EXERCISE PROMPT
Extract the text of each entry below exactly, leaving every image behind.

++++++++++++++++++++

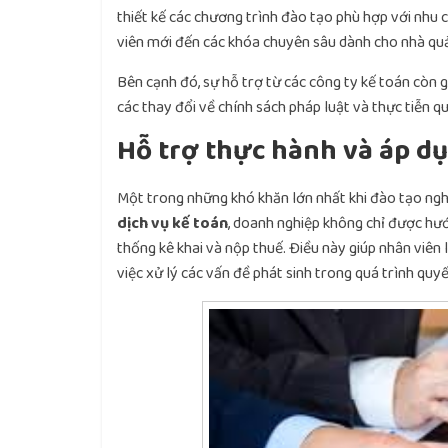
thiết kế các chương trình đào tạo phù hợp với nhu 
viên mới đến các khóa chuyên sâu dành cho nhà quả
Bên cạnh đó, sự hỗ trợ từ các công ty kế toán còn 
các thay đổi về chính sách pháp luật và thực tiễn qu
Hỗ trợ thực hành và áp dụ
Một trong những khó khăn lớn nhất khi đào tạo nghiệ
dịch vụ kế toán
, doanh nghiệp không chỉ được hướ
thống kê khai và nộp thuế. Điều này giúp nhân viên l
việc xử lý các vấn đề phát sinh trong quá trình quy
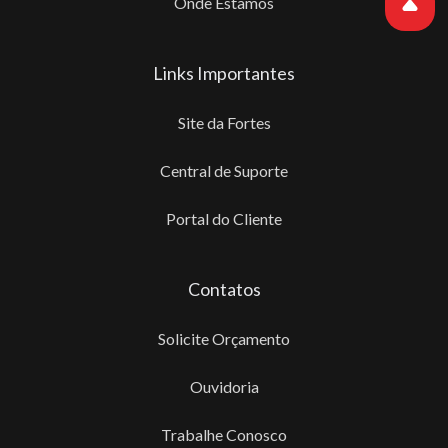
Onde Estamos
Links Importantes
Site da Fortes
Central de Suporte
Portal do Cliente
Contatos
Solicite Orçamento
Ouvidoria
Trabalhe Conosco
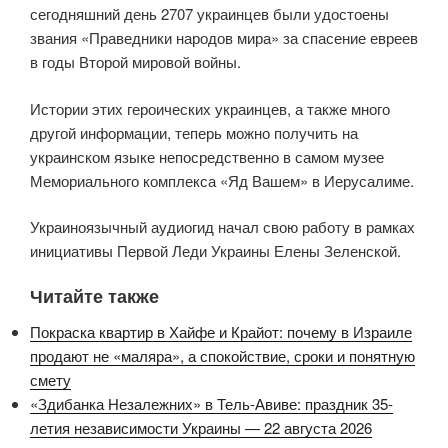
сегодняшний день 2707 украинцев были удостоены
звания «Праведники народов мира» за спасение евреев
в годы Второй мировой войны.
Истории этих героических украинцев, а также много
другой информации, теперь можно получить на
украинском языке непосредственно в самом музее
Мемориального комплекса «Яд Вашем» в Иерусалиме.
Украиноязычный аудиогид начал свою работу в рамках
инициативы Первой Леди Украины Елены Зеленской.
Читайте также
Покраска квартир в Хайфе и Крайот: почему в Израиле
продают не «маляра», а спокойствие, сроки и понятную
смету
«Здибанка Незалежних» в Тель-Авиве: праздник 35-
летия независимости Украины — 22 августа 2026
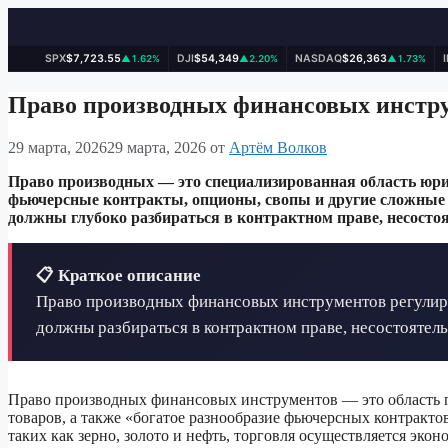
SPX
$7,723.55
DJI
$54,349
NASDAQ
$26,363
▲1.62%
▲2.20%
▲1.73%
Перейти
к
Право производных финансовых инстр
содержимому
29 марта, 2026
29 марта, 2026
от
Артём Волков
Право производных — это специализированная область юри
фьючерсные контракты, опционы, свопы и другие сложные
должны глубоко разбираться в контрактном праве, несосто
📋 Краткое описание
Право производных финансовых инструментов регулиру
должны разбираться в контрактном праве, несостоятель
Право производных финансовых инструментов — это область 
товаров, а также «богатое разнообразие фьючерсных контракт
таких как зерно, золото и нефть, торговля осуществляется э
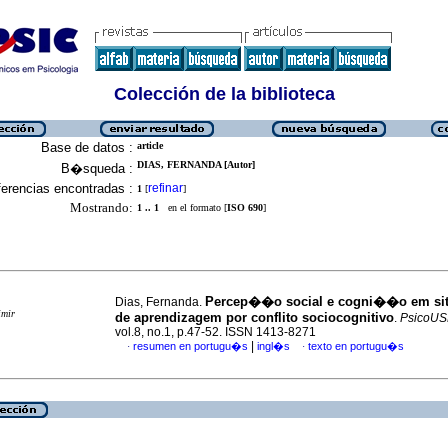
Colección de la biblioteca
Base de datos :
article
DIAS, FERNANDA [Autor]
B�squeda :
erencias encontradas :
refinar
1
[
]
Mostrando:
1 .. 1
en el formato [
ISO 690
]
Percep��o social e cogni��o em s
Dias, Fernanda.
imir
de aprendizagem por conflito sociocognitivo
.
PsicoUS
vol.8, no.1, p.47-52. ISSN 1413-8271
|
resumen en portugu�s
ingl�s
texto en portugu�s
·
·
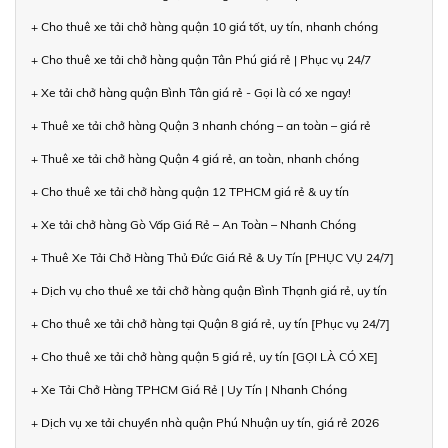
+ Cho thuê xe tải chở hàng quận 10 giá tốt, uy tín, nhanh chóng
+ Cho thuê xe tải chở hàng quận Tân Phú giá rẻ | Phục vụ 24/7
+ Xe tải chở hàng quận Bình Tân giá rẻ - Gọi là có xe ngay!
+ Thuê xe tải chở hàng Quận 3 nhanh chóng – an toàn – giá rẻ
+ Thuê xe tải chở hàng Quận 4 giá rẻ, an toàn, nhanh chóng
+ Cho thuê xe tải chở hàng quận 12 TPHCM giá rẻ & uy tín
+ Xe tải chở hàng Gò Vấp Giá Rẻ – An Toàn – Nhanh Chóng
+ Thuê Xe Tải Chở Hàng Thủ Đức Giá Rẻ & Uy Tín [PHỤC VỤ 24/7]
+ Dịch vụ cho thuê xe tải chở hàng quận Bình Thạnh giá rẻ, uy tín
+ Cho thuê xe tải chở hàng tại Quận 8 giá rẻ, uy tín [Phục vụ 24/7]
+ Cho thuê xe tải chở hàng quận 5 giá rẻ, uy tín [GỌI LÀ CÓ XE]
+ Xe Tải Chở Hàng TPHCM Giá Rẻ | Uy Tín | Nhanh Chóng
+ Dịch vụ xe tải chuyển nhà quận Phú Nhuận uy tín, giá rẻ 2026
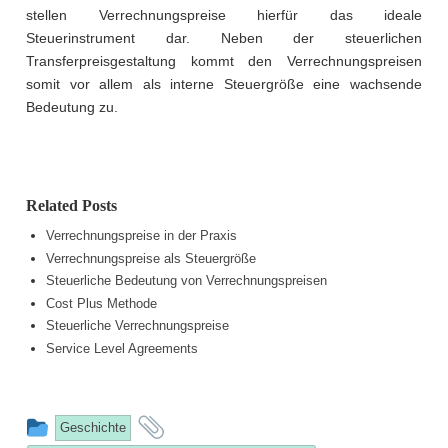
stellen Verrechnungspreise hierfür das ideale
Steuerinstrument dar. Neben der steuerlichen
Transferpreisgestaltung kommt den Verrechnungspreisen
somit vor allem als interne Steuergröße eine wachsende
Bedeutung zu.
Related Posts
Verrechnungspreise in der Praxis
Verrechnungspreise als Steuergröße
Steuerliche Bedeutung von Verrechnungspreisen
Cost Plus Methode
Steuerliche Verrechnungspreise
Service Level Agreements
This
and
Geschichte
entry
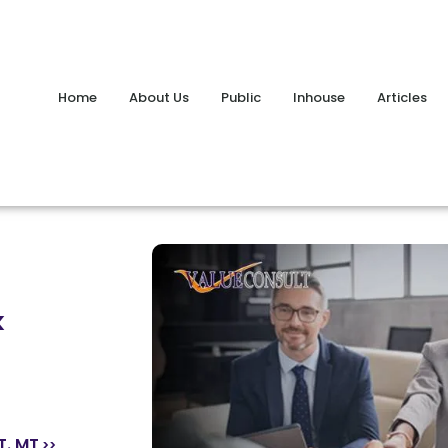
Home
About Us
Public
Inhouse
Articles
k
T.,MT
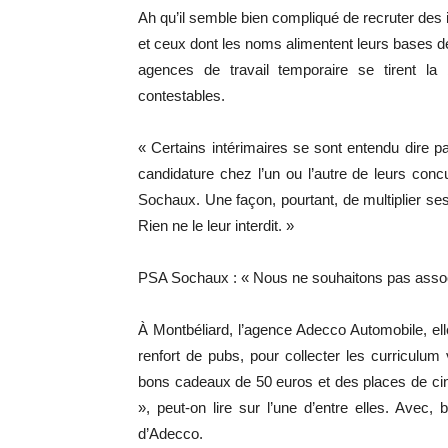
Ah qu’il semble bien compliqué de recruter des in
et ceux dont les noms alimentent leurs bases de
agences de travail temporaire se tirent la 
contestables.
« Certains intérimaires se sont entendu dire pa
candidature chez l’un ou l’autre de leurs con
Sochaux. Une façon, pourtant, de multiplier se
Rien ne le leur interdit. »
PSA Sochaux : « Nous ne souhaitons pas assoc
À Montbéliard, l’agence Adecco Automobile, ell
renfort de pubs, pour collecter les curriculu
bons cadeaux de 50 euros et des places de ci
», peut-on lire sur l’une d’entre elles. Avec,
d’Adecco.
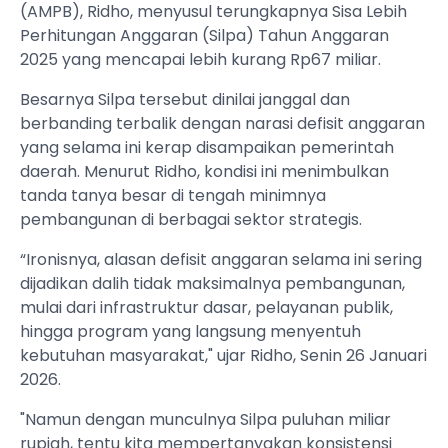
(AMPB), Ridho, menyusul terungkapnya Sisa Lebih
Perhitungan Anggaran (Silpa) Tahun Anggaran
2025 yang mencapai lebih kurang Rp67 miliar.
Besarnya Silpa tersebut dinilai janggal dan
berbanding terbalik dengan narasi defisit anggaran
yang selama ini kerap disampaikan pemerintah
daerah. Menurut Ridho, kondisi ini menimbulkan
tanda tanya besar di tengah minimnya
pembangunan di berbagai sektor strategis.
“Ironisnya, alasan defisit anggaran selama ini sering
dijadikan dalih tidak maksimalnya pembangunan,
mulai dari infrastruktur dasar, pelayanan publik,
hingga program yang langsung menyentuh
kebutuhan masyarakat," ujar Ridho, Senin 26 Januari
2026.
"Namun dengan munculnya Silpa puluhan miliar
rupiah, tentu kita mempertanyakan konsistensi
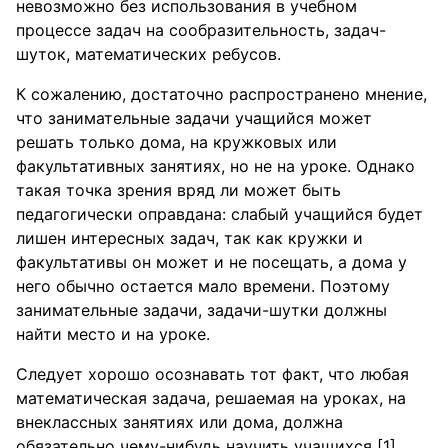
невозможно без использования в учебном
процессе задач на сообразительность, задач-
шуток, математических ребусов.
К сожалению, достаточно распространено мнение,
что занимательные задачи учащийся может
решать только дома, на кружковых или
факультативных занятиях, но не на уроке. Однако
такая точка зрения вряд ли может быть
педагогически оправдана: слабый учащийся будет
лишен интересных задач, так как кружки и
факультативы он может и не посещать, а дома у
него обычно остается мало времени. Поэтому
занимательные задачи, задачи-шутки должны
найти место и на уроке.
Следует хорошо осознавать тот факт, что любая
математическая задача, решаемая на уроках, на
внеклассных занятиях или дома, должна
обязательно чему-нибудь научить учащихся [1].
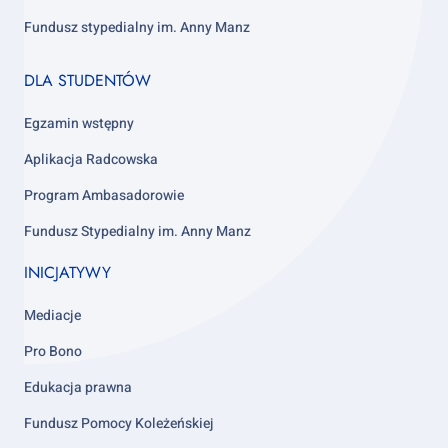
Fundusz stypedialny im. Anny Manz
Footer
DLA STUDENTÓW
column
4
Egzamin wstępny
Aplikacja Radcowska
Program Ambasadorowie
Fundusz Stypedialny im. Anny Manz
INICJATYWY
Mediacje
Pro Bono
Edukacja prawna
Fundusz Pomocy Koleżeńskiej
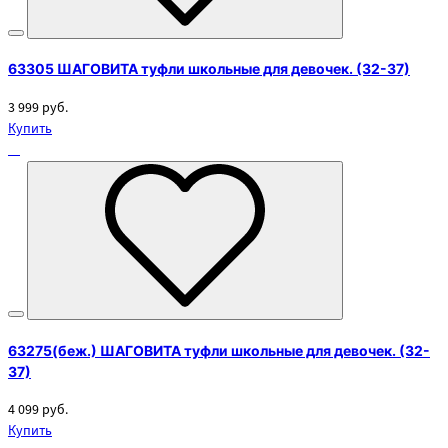
63305 ШАГОВИТА туфли школьные для девочек. (32-37)
3 999 руб.
Купить
63275(беж.) ШАГОВИТА туфли школьные для девочек. (32-
37)
4 099 руб.
Купить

++++++++++++++++++++

ANSWER BOX
thiết kế các chương trình đào tạo phù hợp với nhu 
viên mới đến các khóa chuyên sâu dành cho nhà quả
Bên cạnh đó, sự hỗ trợ từ các công ty kế toán còn 
các thay đổi về chính sách pháp luật và thực tiễn qu
Hỗ trợ thực hành và áp dụ
Một trong những khó khăn lớn nhất khi đào tạo nghiệ
dịch vụ kế toán
, doanh nghiệp không chỉ được hướ
thống kê khai và nộp thuế. Điều này giúp nhân viên l
việc xử lý các vấn đề phát sinh trong quá trình quy
Onde Estamos
Links Importantes
Site da Fortes
Central de Suporte
Portal do Cliente
Contatos
Solicite Orçamento
Ouvidoria
Trabalhe Conosco
сегодняшний день 2707 украинцев были удостоены
звания «Праведники народов мира» за спасение евреев
в годы Второй мировой войны.
Истории этих героических украинцев, а также много
другой информации, теперь можно получить на
украинском языке непосредственно в самом музее
Мемориального комплекса «Яд Вашем» в Иерусалиме.
Украиноязычный аудиогид начал свою работу в рамках
инициативы Первой Леди Украины Елены Зеленской.
Читайте также
Покраска квартир в Хайфе и Крайот: почему в Израиле
продают не «маляра», а спокойствие, сроки и понятную
смету
«Здибанка Незалежних» в Тель-Авиве: праздник 35-
летия независимости Украины — 22 августа 2026
SPX
$7,723.55
DJI
$54,349
NASDAQ
$26,363
▲1.62%
▲2.20%
▲1.73%
Перейти
к
Право производных финансовых инстр
содержимому
29 марта, 2026
29 марта, 2026
от
Артём Волков
Право производных — это специализированная область юри
фьючерсные контракты, опционы, свопы и другие сложные
должны глубоко разбираться в контрактном праве, несосто
📋 Краткое описание
Право производных финансовых инструментов регулиру
должны разбираться в контрактном праве, несостоятель
Право производных финансовых инструментов — это область 
товаров, а также «богатое разнообразие фьючерсных контракт
таких как зерно, золото и нефть, торговля осуществляется э
Colección de la biblioteca
Base de datos :
article
DIAS, FERNANDA [Autor]
B�squeda :
erencias encontradas :
refinar
1
[
]
Mostrando:
1 .. 1
en el formato [
ISO 690
]
Percep��o social e cogni��o em s
Dias, Fernanda.
imir
de aprendizagem por conflito sociocognitivo
.
PsicoUS
vol.8, no.1, p.47-52. ISSN 1413-8271
|
resumen en portugu�s
ingl�s
texto en portugu�s
·
·
+ Cho thuê xe tải chở hàng quận 10 giá tốt, uy tín, nhanh chóng
+ Cho thuê xe tải chở hàng quận Tân Phú giá rẻ | Phục vụ 24/7
+ Xe tải chở hàng quận Bình Tân giá rẻ - Gọi là có xe ngay!
+ Thuê xe tải chở hàng Quận 3 nhanh chóng – an toàn – giá rẻ
+ Thuê xe tải chở hàng Quận 4 giá rẻ, an toàn, nhanh chóng
+ Cho thuê xe tải chở hàng quận 12 TPHCM giá rẻ & uy tín
+ Xe tải chở hàng Gò Vấp Giá Rẻ – An Toàn – Nhanh Chóng
+ Thuê Xe Tải Chở Hàng Thủ Đức Giá Rẻ & Uy Tín [PHỤC VỤ 24/7]
+ Dịch vụ cho thuê xe tải chở hàng quận Bình Thạnh giá rẻ, uy tín
+ Cho thuê xe tải chở hàng tại Quận 8 giá rẻ, uy tín [Phục vụ 24/7]
+ Cho thuê xe tải chở hàng quận 5 giá rẻ, uy tín [GỌI LÀ CÓ XE]
+ Xe Tải Chở Hàng TPHCM Giá Rẻ | Uy Tín | Nhanh Chóng
+ Dịch vụ xe tải chuyển nhà quận Phú Nhuận uy tín, giá rẻ 2026
stellen Verrechnungspreise hierfür das ideale
Steuerinstrument dar. Neben der steuerlichen
Transferpreisgestaltung kommt den Verrechnungspreisen
somit vor allem als interne Steuergröße eine wachsende
Bedeutung zu.
Related Posts
Verrechnungspreise in der Praxis
Verrechnungspreise als Steuergröße
Steuerliche Bedeutung von Verrechnungspreisen
Cost Plus Methode
Steuerliche Verrechnungspreise
Service Level Agreements
This
and
Geschichte
entry
Home
About Us
Public
Inhouse
Articles
k
T.,MT
Ah qu’il semble bien compliqué de recruter des in
et ceux dont les noms alimentent leurs bases de
agences de travail temporaire se tirent la 
contestables.
« Certains intérimaires se sont entendu dire pa
candidature chez l’un ou l’autre de leurs con
Sochaux. Une façon, pourtant, de multiplier se
Rien ne le leur interdit. »
PSA Sochaux : « Nous ne souhaitons pas assoc
À Montbéliard, l’agence Adecco Automobile, ell
renfort de pubs, pour collecter les curriculu
bons cadeaux de 50 euros et des places de ci
», peut-on lire sur l’une d’entre elles. Avec,
d’Adecco.
(AMPB), Ridho, menyusul terungkapnya Sisa Lebih
Perhitungan Anggaran (Silpa) Tahun Anggaran
2025 yang mencapai lebih kurang Rp67 miliar.
Besarnya Silpa tersebut dinilai janggal dan
berbanding terbalik dengan narasi defisit anggaran
yang selama ini kerap disampaikan pemerintah
daerah. Menurut Ridho, kondisi ini menimbulkan
tanda tanya besar di tengah minimnya
pembangunan di berbagai sektor strategis.
“Ironisnya, alasan defisit anggaran selama ini sering
dijadikan dalih tidak maksimalnya pembangunan,
mulai dari infrastruktur dasar, pelayanan publik,
hingga program yang langsung menyentuh
kebutuhan masyarakat," ujar Ridho, Senin 26 Januari
2026.
"Namun dengan munculnya Silpa puluhan miliar
rupiah, tentu kita mempertanyakan konsistensi
невозможно без использования в учебном
процессе задач на сообразительность, задач-
шуток, математических ребусов.
К сожалению, достаточно распространено мнение,
что занимательные задачи учащийся может
решать только дома, на кружковых или
факультативных занятиях, но не на уроке. Однако
такая точка зрения вряд ли может быть
педагогически оправдана: слабый учащийся будет
лишен интересных задач, так как кружки и
факультативы он может и не посещать, а дома у
него обычно остается мало времени. Поэтому
занимательные задачи, задачи-шутки должны
найти место и на уроке.
Следует хорошо осознавать тот факт, что любая
математическая задача, решаемая на уроках, на
внеклассных занятиях или дома, должна
обязательно чему-нибудь научить учащихся [1].
Fundusz stypedialny im. Anny Manz
Footer
DLA STUDENTÓW
column
4
Egzamin wstępny
Aplikacja Radcowska
Program Ambasadorowie
Fundusz Stypedialny im. Anny Manz
INICJATYWY
Mediacje
Pro Bono
Edukacja prawna
Fundusz Pomocy Koleżeńskiej
63305 ШАГОВИТА туфли школьные для девочек. (32-37)
3 999 руб.
Купить
63275(беж.) ШАГОВИТА туфли школьные для девочек. (32-
37)
4 099 руб.
Купить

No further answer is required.